Find and copy the lines in the records beneath this task that contain the word "deflect".

(Source records)
========
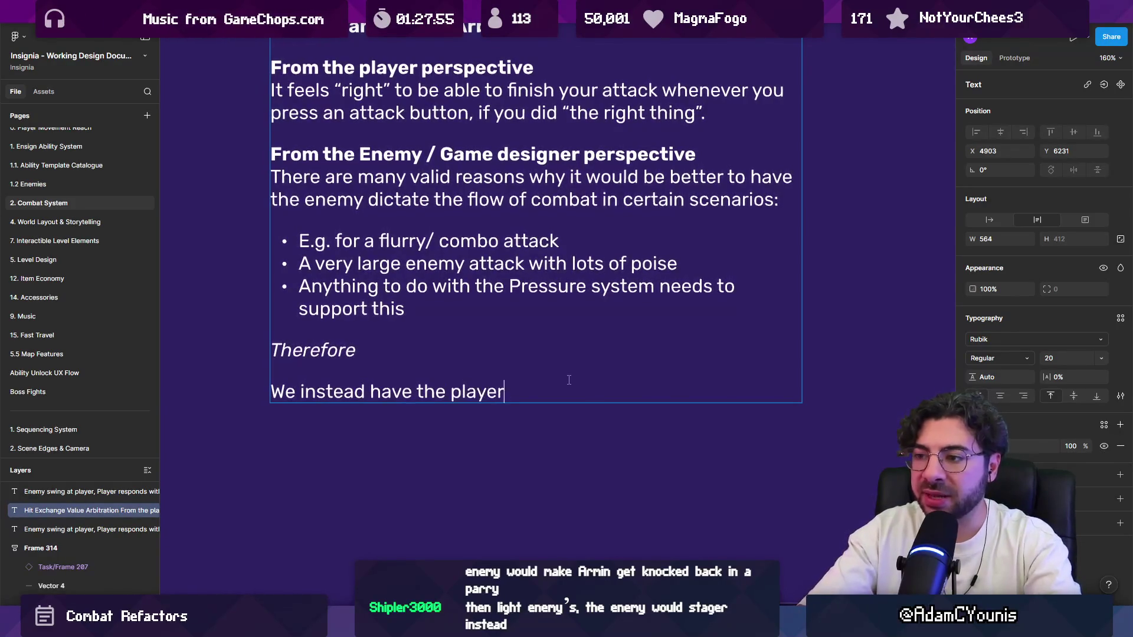
# Step: Finish with '“triumphant deflect”. e.g feels positive but does not continue their attack.'
pyautogui.press('ctrl+shift+apostrophe')
pyautogui.press('ctrl+apostrophe')
pyautogui.write('“Pr')
pyautogui.press('BackSpace')
pyautogui.press('BackSpace')
pyautogui.write('trium')
pyautogui.press('ctrl+shift+apostrophe')
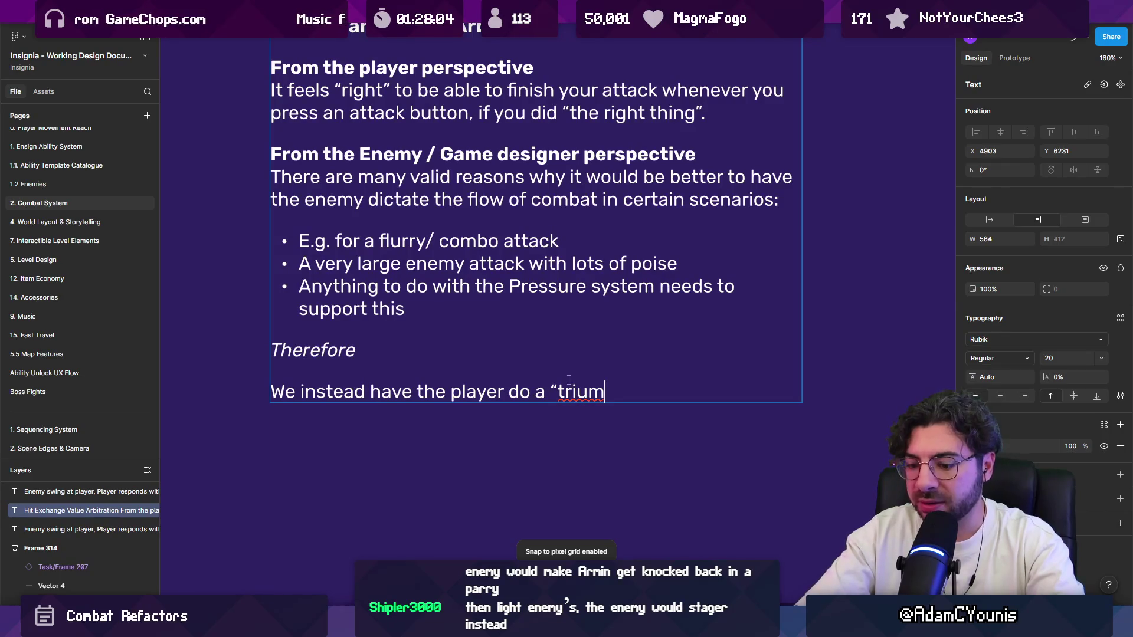
pyautogui.write('phant deflect”')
========
> **Response to this exercise**
# Step: Finish with '“triumphant deflect”. e.g feels positive but does not continue their attack.'
pyautogui.write('phant deflect”')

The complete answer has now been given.